RNA Structure Annotation Based on Base Pairs Using ML Based Classifiers
David Johnson
Prasad Kulkarni
RNA molecules play a crucial role in the regulation of gene expression and other cellular processes. Understanding the three-dimensional structure of RNA is essential for predicting its function and interactions with other molecules. One key feature of RNA structure is the presence of base pairs, where nucleotides i.e., adenine(A), guanine(G), cytosine(C), and uracil(U), form hydrogen bonds with each other. The limited availability of high-quality RNA structural data combined with associated atomic coordinate errors in low resolution structures, presents significant challenges for extracting important geometrical characteristics from RNA's complex three-dimensional structure, particularly in terms of base interactions.

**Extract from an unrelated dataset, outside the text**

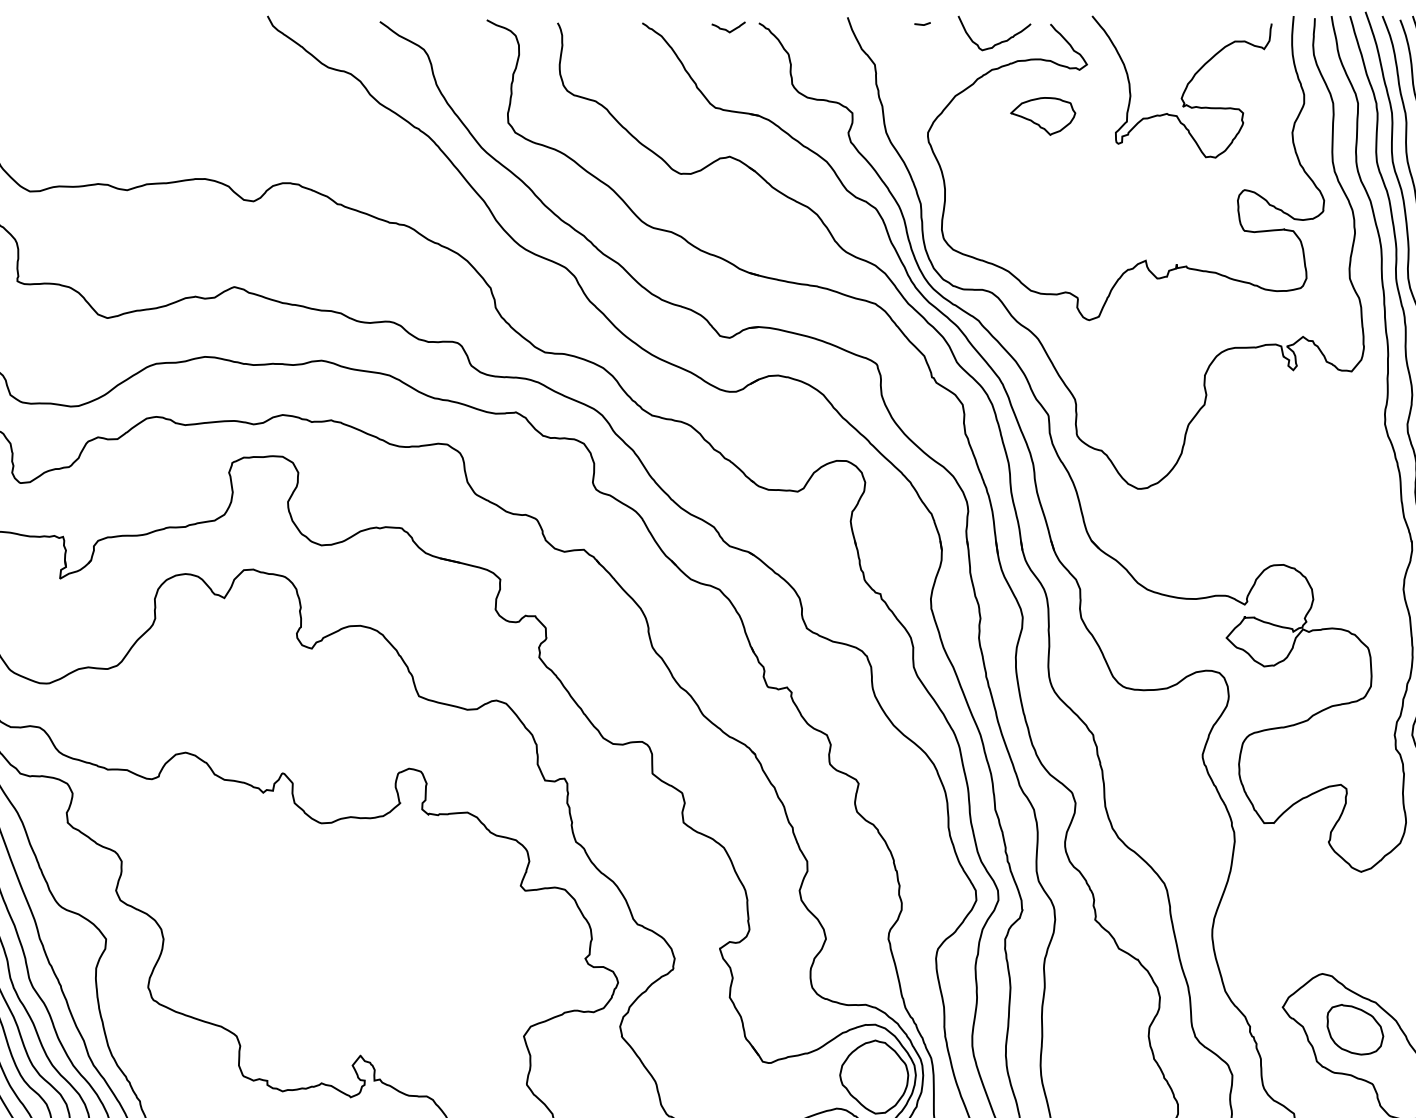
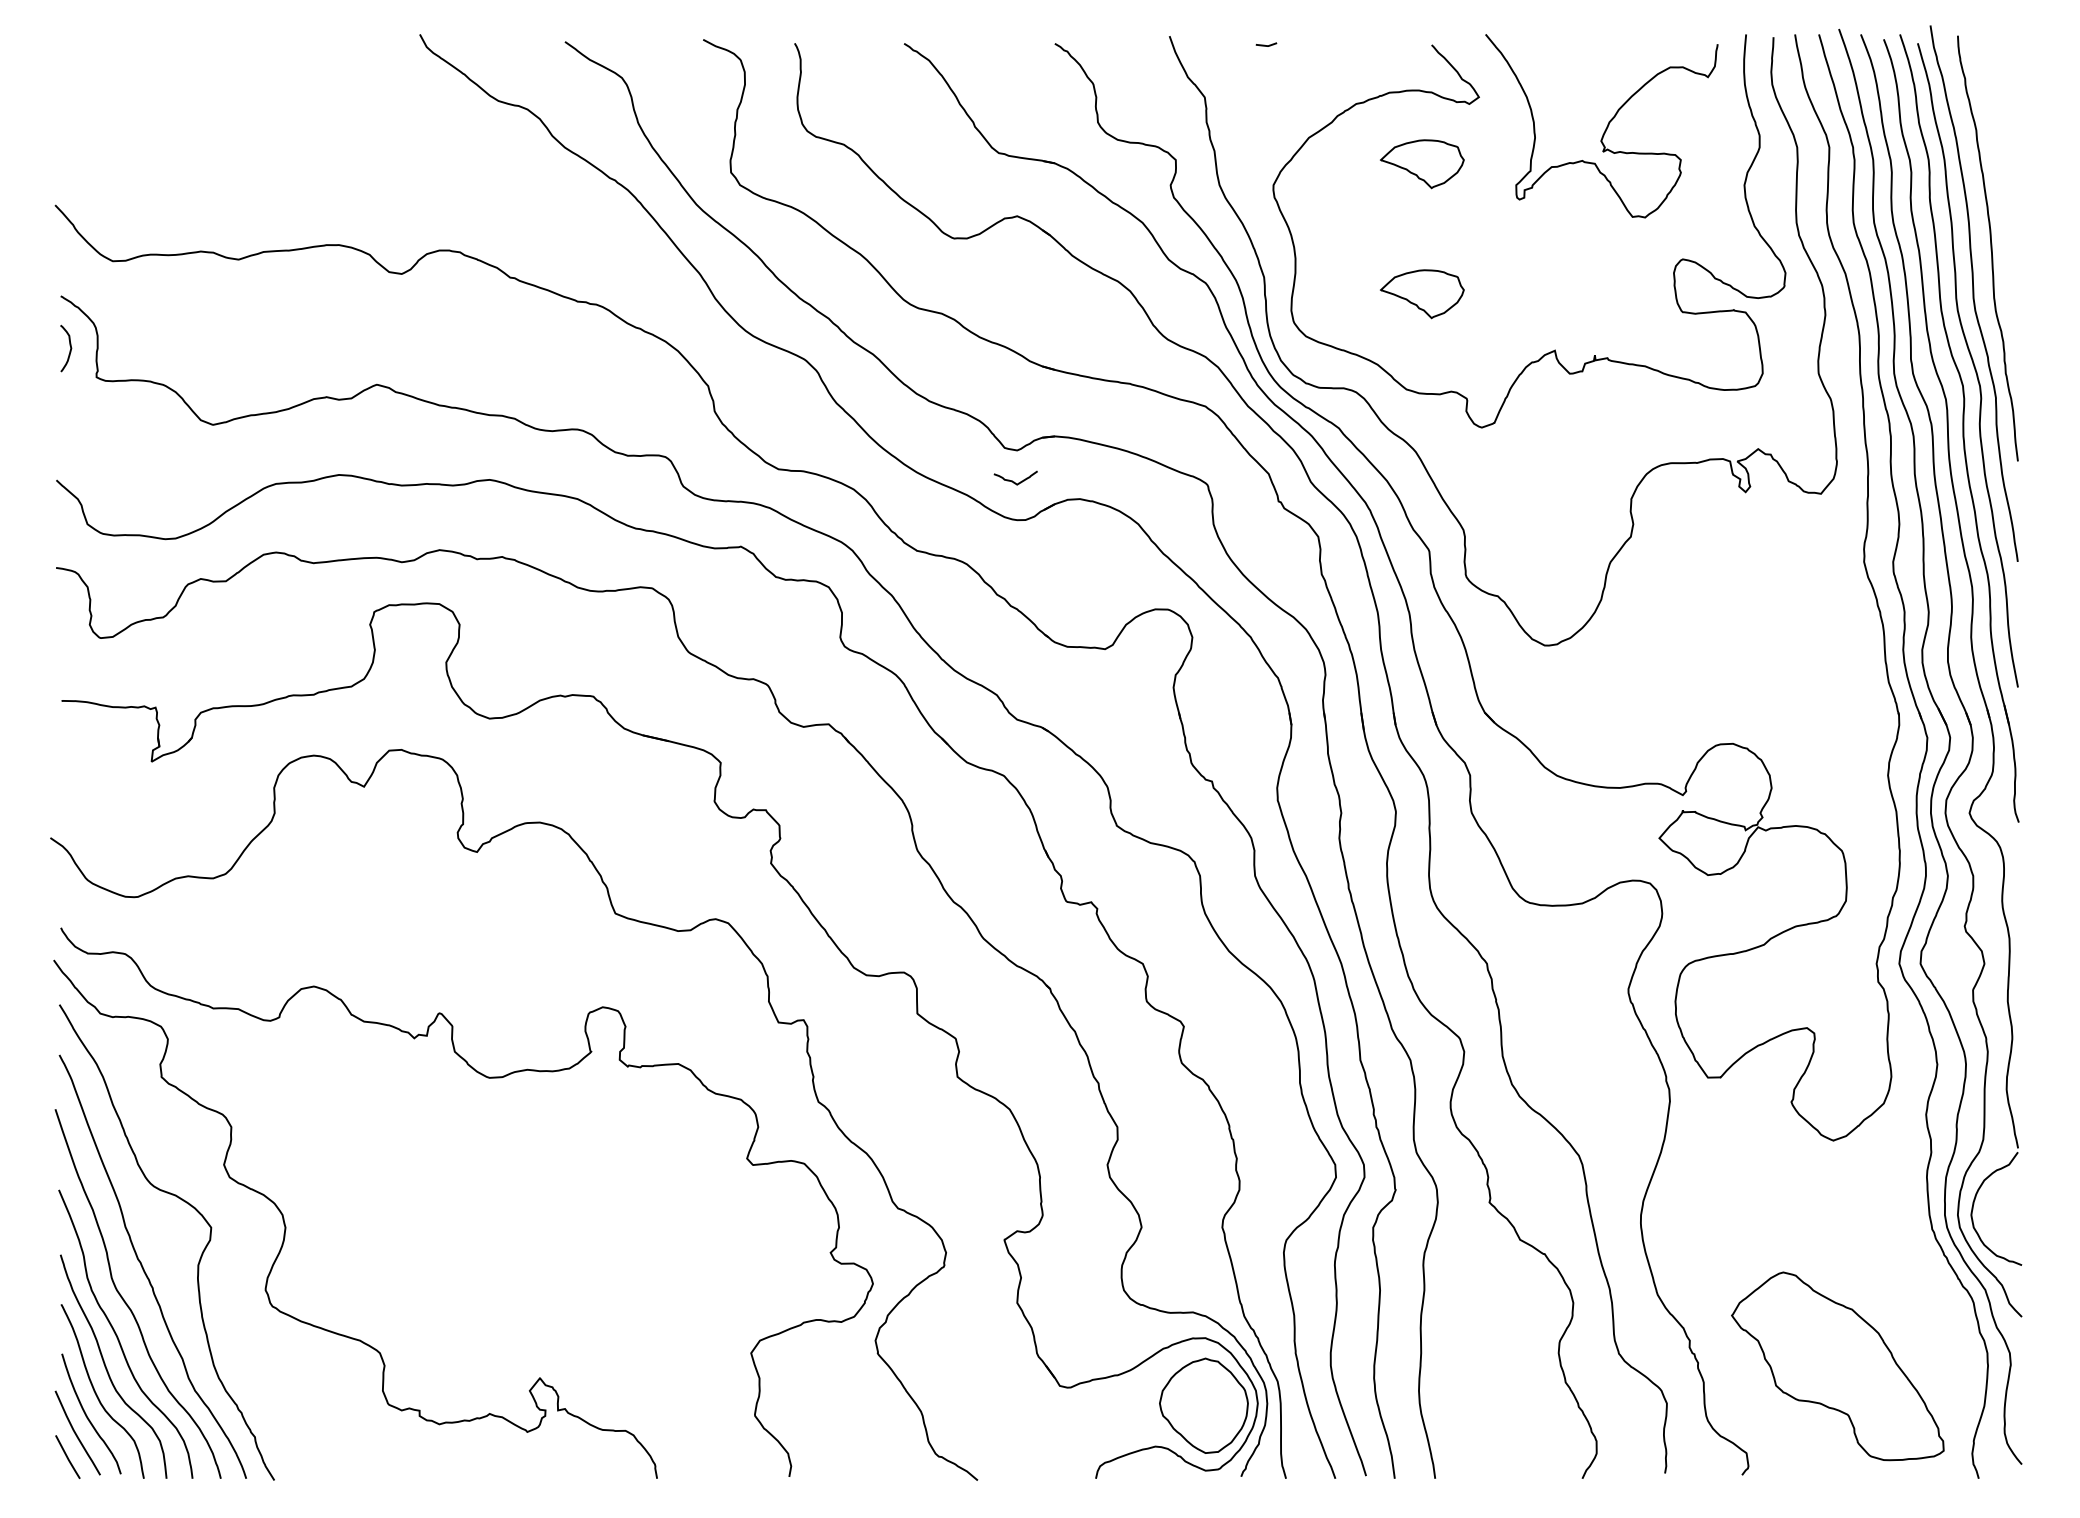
curve: (727, 30) -> (1014, 481), moved
curve: (1000, 41) -> (1367, 67), removed
part: (1043, 217) -> (1422, 294), added
part: (1355, 1029) -> (1825, 1344), removed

In this study, we propose an approach for annotating base-pairing interactions in low-resolution RNA structures using machine learning (ML) based classifiers and leveraging the more precise structural information available in high-resolution homologs to annotate base-pairing interactions in low-resolution structures. We first use DSSR tool to extract annotations of high-resolution RNA structures and extract distances of atoms of interacting base pairs. The distances serve as features, and 12 standard annotations are used as labels for our ML model. We then apply different ML classifiers, including support vector machines, neural networks, and random forests, to predict RNA annotations. We evaluate the performance of these classifiers using a benchmark dataset and report their precision, recall, and F1-score. Low-resolution RNA structures are then annotated based on the sequence-similarity with high-resolution structures and the corresponding predicted annotations.
For future aspects, the presented approach can also help to explore the plausible base pair interactions to identify conserved motifs in low-resolution structures. The detected interactions along with annotations can aid in the study of RNA tertiary structures, which can lead to a better understanding of their functions in the cell.